Singapore has recently delivered over 9,000 co-living units designed for affordability, density and community, while Savills research reports around 9,000in Great Britain—with another 5,500 under construction.

Meanwhile, Canada remains stuck in analysis mode. Housing demand is growing and capital is circling, but outdated regulations and financing frameworks are holding the market back.

This adds to the multifaceted challenges facing a generation of Canadians. Youth unemployment hit 13.5 per cent in June, the highest since 2014 outside of the pandemic, according to Statistics Canada.

Housing? Worse. Canadian home prices have decoupled from real personal disposable income (RPDI) far more severely than in the U.S., according to the real housing price index (RHPI).

This chart shows the growing gap between home prices and income for Canadians using Canada’s real housing price index and real personal disposable income compared to the United States’ real housing price index and real personal disposable income.

The emotional effects are also notable. The 2024 World Happiness Report ranked Canadians over 60 as eighth globally for life satisfaction—but those under 30 placed 58th; there is a similar 50-place gap for the U.S.

Social psychologist Jonathan Haidt’s The Anxious Generation links youth loneliness to social media and weakened in-person connection. Developing co-living spaces—with their inherent affordable, community-focused design—could be helpful in the face of these myriad challenges.

Capital is interested—but waiting on government

In Canada, institutional capital is already investing in co-living—but abroad. Pension funds are backing co-living ventures in Europe and Asia.

What’s missing domestically is regulatory certainty. Most of Canada’s housing finance programs, including Canada Mortgage Housing Corporation (CMHC) incentives, are structured around traditional dwellings as opposed to shared-housing models.

This still encourages micro-unit condos rather than co-living despite the fact that condo sales have plunged 75 per cent in Toronto and 37 per cent in Vancouver since 2022, per CMHC. Most of those units were built for investors rather than residents—and now the market is experiencing a hard correction.

Globally, co-living operators tend to use asset-light models, such as master leases or revenue sharing. Only 25 per cent own their buildings outright, according to Everything CoLiving’s Global Report.

This creates a window for struggling office landlords to partner, rather than sell.

This chart shows the ownership models for co-living operations, including revenue-sharing agreements, owned properties and leasing from owners.

The Toboggan Flats demonstration project is a rare Canadian effort to bridge the gap by converting empty offices into affordable co-living through partnerships with the community housing sector.

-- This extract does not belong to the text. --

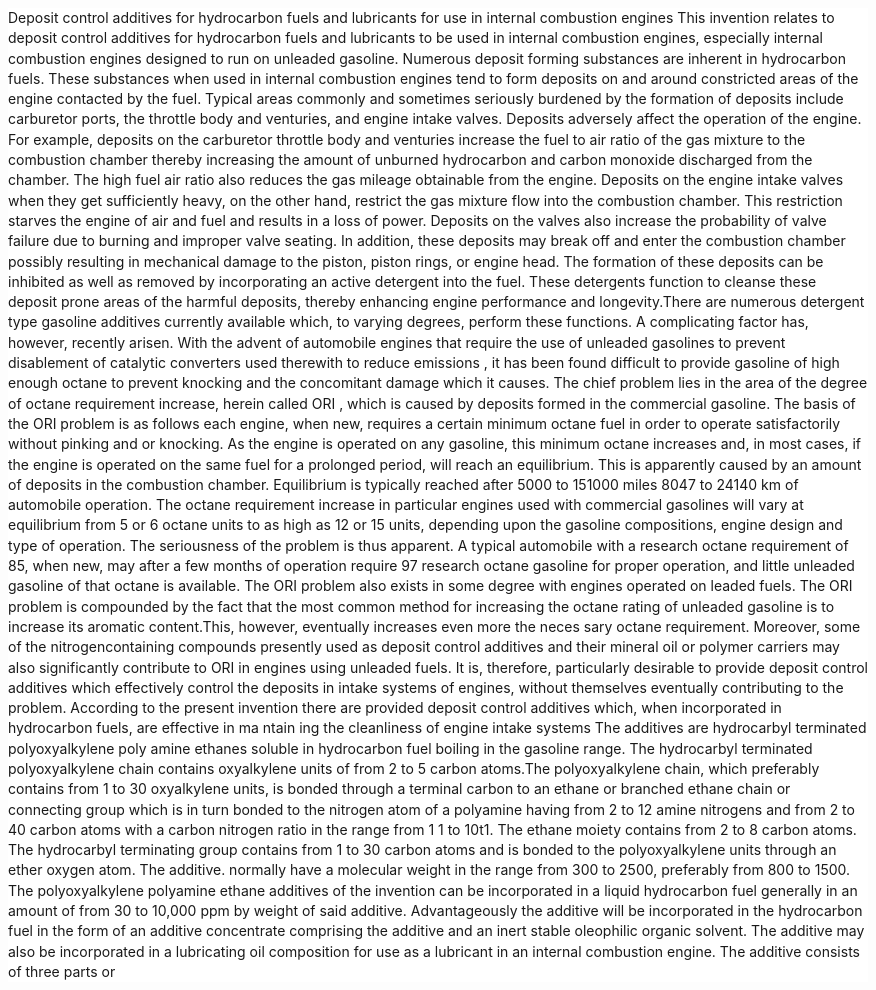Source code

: Deposit control additives for hydrocarbon fuels and lubricants for use in internal combustion engines This invention relates to deposit control additives for hydrocarbon fuels and lubricants to be used in internal combustion engines, especially internal combustion engines designed to run on unleaded gasoline. Numerous deposit forming substances are inherent in hydrocarbon fuels. These substances when used in internal combustion engines tend to form deposits on and around constricted areas of the engine contacted by the fuel. Typical areas commonly and sometimes seriously burdened by the formation of deposits include carburetor ports, the throttle body and venturies, and engine intake valves. Deposits adversely affect the operation of the engine. For example, deposits on the carburetor throttle body and venturies increase the fuel to air ratio of the gas mixture to the combustion chamber thereby increasing the amount of unburned hydrocarbon and carbon monoxide discharged from the chamber. The high fuel air ratio also reduces the gas mileage obtainable from the engine. Deposits on the engine intake valves when they get sufficiently heavy, on the other hand, restrict the gas mixture flow into the combustion chamber. This restriction starves the engine of air and fuel and results in a loss of power. Deposits on the valves also increase the probability of valve failure due to burning and improper valve seating. In addition, these deposits may break off and enter the combustion chamber possibly resulting in mechanical damage to the piston, piston rings, or engine head. The formation of these deposits can be inhibited as well as removed by incorporating an active detergent into the fuel. These detergents function to cleanse these deposit prone areas of the harmful deposits, thereby enhancing engine performance and longevity.There are numerous detergent type gasoline additives currently available which, to varying degrees, perform these functions. A complicating factor has, however, recently arisen. With the advent of automobile engines that require the use of unleaded gasolines to prevent disablement of catalytic converters used therewith to reduce emissions , it has been found difficult to provide gasoline of high enough octane to prevent knocking and the concomitant damage which it causes. The chief problem lies in the area of the degree of octane requirement increase, herein called ORI , which is caused by deposits formed in the commercial gasoline. The basis of the ORI problem is as follows each engine, when new, requires a certain minimum octane fuel in order to operate satisfactorily without pinking and or knocking. As the engine is operated on any gasoline, this minimum octane increases and, in most cases, if the engine is operated on the same fuel for a prolonged period, will reach an equilibrium. This is apparently caused by an amount of deposits in the combustion chamber. Equilibrium is typically reached after 5000 to 151000 miles 8047 to 24140 km of automobile operation. The octane requirement increase in particular engines used with commercial gasolines will vary at equilibrium from 5 or 6 octane units to as high as 12 or 15 units, depending upon the gasoline compositions, engine design and type of operation. The seriousness of the problem is thus apparent. A typical automobile with a research octane requirement of 85, when new, may after a few months of operation require 97 research octane gasoline for proper operation, and little unleaded gasoline of that octane is available. The ORI problem also exists in some degree with engines operated on leaded fuels. The ORI problem is compounded by the fact that the most common method for increasing the octane rating of unleaded gasoline is to increase its aromatic content.This, however, eventually increases even more the neces sary octane requirement. Moreover, some of the nitrogencontaining compounds presently used as deposit control additives and their mineral oil or polymer carriers may also significantly contribute to ORI in engines using unleaded fuels. It is, therefore, particularly desirable to provide deposit control additives which effectively control the deposits in intake systems of engines, without themselves eventually contributing to the problem. According to the present invention there are provided deposit control additives which, when incorporated in hydrocarbon fuels, are effective in ma ntain ing the cleanliness of engine intake systems The additives are hydrocarbyl terminated polyoxyalkylene poly amine ethanes soluble in hydrocarbon fuel boiling in the gasoline range. The hydrocarbyl terminated polyoxyalkylene chain contains oxyalkylene units of from 2 to 5 carbon atoms.The polyoxyalkylene chain, which preferably contains from 1 to 30 oxyalkylene units, is bonded through a terminal carbon to an ethane or branched ethane chain or connecting group which is in turn bonded to the nitrogen atom of a polyamine having from 2 to 12 amine nitrogens and from 2 to 40 carbon atoms with a carbon nitrogen ratio in the range from 1 1 to 10t1. The ethane moiety contains from 2 to 8 carbon atoms. The hydrocarbyl terminating group contains from 1 to 30 carbon atoms and is bonded to the polyoxyalkylene units through an ether oxygen atom. The additive. normally have a molecular weight in the range from 300 to 2500, preferably from 800 to 1500. The polyoxyalkylene polyamine ethane additives of the invention can be incorporated in a liquid hydrocarbon fuel generally in an amount of from 30 to 10,000 ppm by weight of said additive. Advantageously the additive will be incorporated in the hydrocarbon fuel in the form of an additive concentrate comprising the additive and an inert stable oleophilic organic solvent. The additive may also be incorporated in a lubricating oil composition for use as a lubricant in an internal combustion engine. The additive consists of three parts or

Backed by CMHC innovation funding, the team plans to complete its first office-to-residential conversion in just nine months.

But this initiative is limited because it is simply a demonstration. Without reforms to financing, zoning and insurance, scaling this model across Canada remains a challenge.

The takeaway

Co-living isn’t just a market play—it’s a generational imperative. This model addresses three of the most critical gaps in Canada’s urban housing system: affordability, speed and social connection.

Calgary’s downtown incentive program represents a strong start, but broader action is needed. In the U.S., reforms are already underway; several cities have reclassified office-to-residential conversions early in construction to reduce tax burdens and accelerate development.

Retrofitted buildings also lease for less, get delivered faster than ground-up builds and foster community in ways conventional apartments rarely do.